The science is based on  a painstaking century long analysis of another great pandemic. Also epidemiology is literally the study of the spread of disease. Everything they're saying and suggesting has been tried and tested before. Scientists have been saying we're going to have a pandemic for decades. Come ON. You can do better. Apply some critical thinking.

 

If you extrapolate what I think the gist of your argument, it is that all diseases and hence epidemics  / pandemics are equal in nature, and thus all the science is known in advance. The principles might be, but not all the details.

 

My original point is that for a new virus, not all of that is known. In the early days in Wuhan no-one even knew how this was transmitted, so how can you model that what you don't know? By assumptions. Over time, as you get a clearer picture and the data condenses, you can start to refine the science, but it needs to represent the evidence at hand, not that of 1918.

 

And the reality is, sometimes it is not what scientists know, its what governments and society prioritise that makes the difference. And it seems like only Taiwan and some of the other Asian countries had kept in mind the priority of an epidemic and were well prepared to deal with it.
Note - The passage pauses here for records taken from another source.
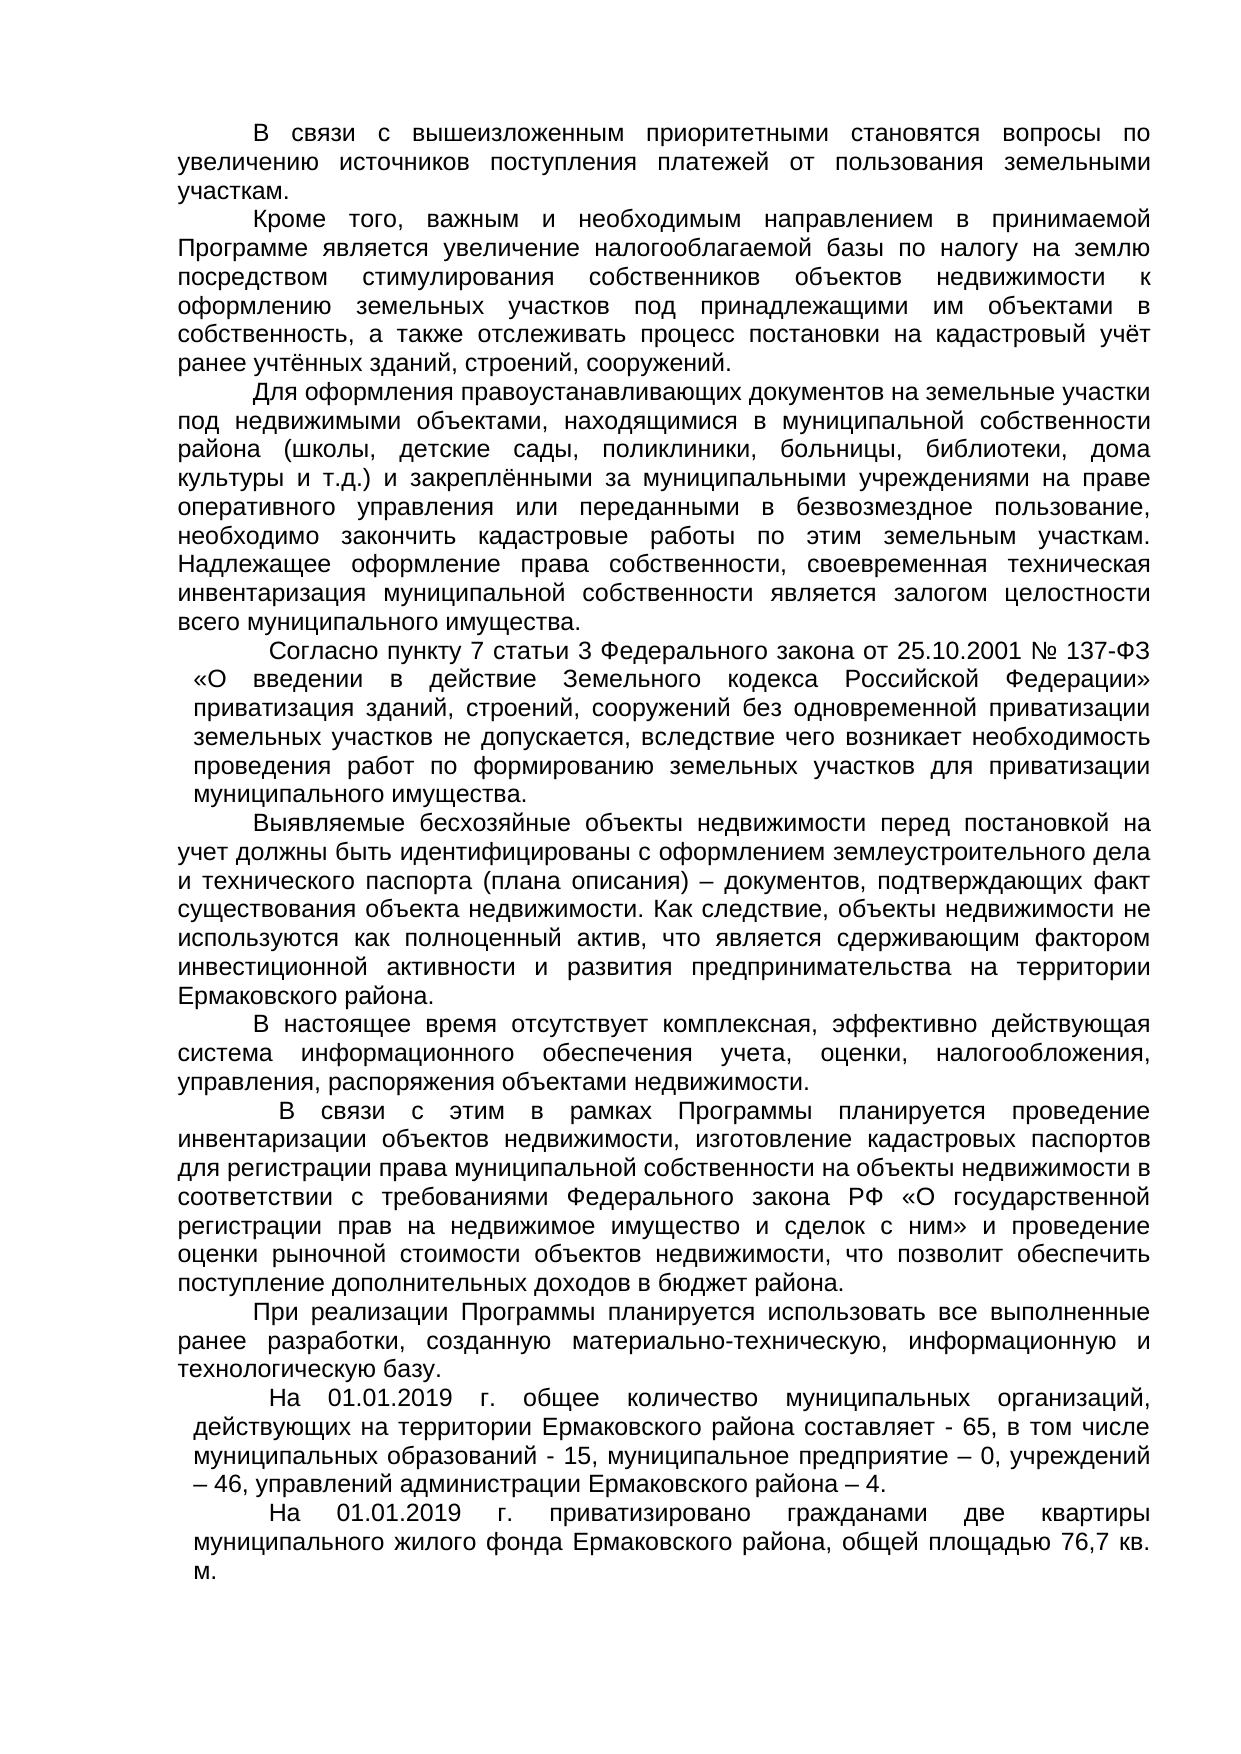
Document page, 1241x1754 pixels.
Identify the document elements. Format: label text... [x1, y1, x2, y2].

text В связи с вышеизложенным приоритетными становятся вопросы по увеличению источников поступления платежей от пользования земельными участкам. [177, 118, 1152, 204]
text На 01.01.2019 г. общее количество муниципальных организаций, действующих на территории Ермаковского района составляет - 65, в том числе муниципальных образований - 15, муниципальное предприятие – 0, учреждений – 46, управлений администрации Ермаковского района – 4. [193, 1383, 1152, 1498]
text В настоящее время отсутствует комплексная, эффективно действующая система информационного обеспечения учета, оценки, налогообложения, управления, распоряжения объектами недвижимости. [177, 1009, 1152, 1096]
text Для оформления правоустанавливающих документов на земельные участки под недвижимыми объектами, находящимися в муниципальной собственности района (школы, детские сады, поликлиники, больницы, библиотеки, дома культуры и т.д.) и закреплёнными за муниципальными учреждениями на праве оперативного управления или переданными в безвозмездное пользование, необходимо закончить кадастровые работы по этим земельным участкам. Надлежащее оформление права собственности, своевременная техническая инвентаризация муниципальной собственности является залогом целостности всего муниципального имущества. [177, 377, 1152, 636]
text Согласно пункту 7 статьи 3 Федерального закона от 25.10.2001 № 137-ФЗ «О введении в действие Земельного кодекса Российской Федерации» приватизация зданий, строений, сооружений без одновременной приватизации земельных участков не допускается, вследствие чего возникает необходимость проведения работ по формированию земельных участков для приватизации муниципального имущества. [193, 636, 1152, 808]
text В связи с этим в рамках Программы планируется проведение инвентаризации объектов недвижимости, изготовление кадастровых паспортов для регистрации права муниципальной собственности на объекты недвижимости в соответствии с требованиями Федерального закона РФ «О государственной регистрации прав на недвижимое имущество и сделок с ним» и проведение оценки рыночной стоимости объектов недвижимости, что позволит обеспечить поступление дополнительных доходов в бюджет района. [177, 1096, 1152, 1297]
text На 01.01.2019 г. приватизировано гражданами две квартиры муниципального жилого фонда Ермаковского района, общей площадью 76,7 кв. м. [193, 1498, 1152, 1584]
text Выявляемые бесхозяйные объекты недвижимости перед постановкой на учет должны быть идентифицированы с оформлением землеустроительного дела и технического паспорта (плана описания) – документов, подтверждающих факт существования объекта недвижимости. Как следствие, объекты недвижимости не используются как полноценный актив, что является сдерживающим фактором инвестиционной активности и развития предпринимательства на территории Ермаковского района. [177, 808, 1152, 1009]
text При реализации Программы планируется использовать все выполненные ранее разработки, созданную материально-техническую, информационную и технологическую базу. [177, 1297, 1152, 1383]
text Кроме того, важным и необходимым направлением в принимаемой Программе является увеличение налогооблагаемой базы по налогу на землю посредством стимулирования собственников объектов недвижимости к оформлению земельных участков под принадлежащими им объектами в собственность, а также отслеживать процесс постановки на кадастровый учёт ранее учтённых зданий, строений, сооружений. [177, 204, 1152, 377]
For the rest of the world it was way down the list of things to worry about. 

Posted

So what does everyone have planned for the first weekend of Level 2?

 

On my end it's tradie time again. Dropping out ceilings. Installing new lighting and insulation.

 

Then I'm looking forward to an actual visit to Bunnings. None of this click n' collect nonsense! How am I supposed to make impulse purchases when I cant aimlessly wander the aisles. I'm a simple man.

 

Some small social events on the cards. Probably a braai with some friends that live in Long Bay (aka Whangarei South).

 

But yeah, not rushing to go out to restaurants, cafes, bars or malls.

 

How about you good folk?

Our little one just wants to go to the "parkie". Shame, she's found it hard to understand why she coudn't go swing, slide or climb. She loooooves the worm type slides, ones I would never have gone down at her age.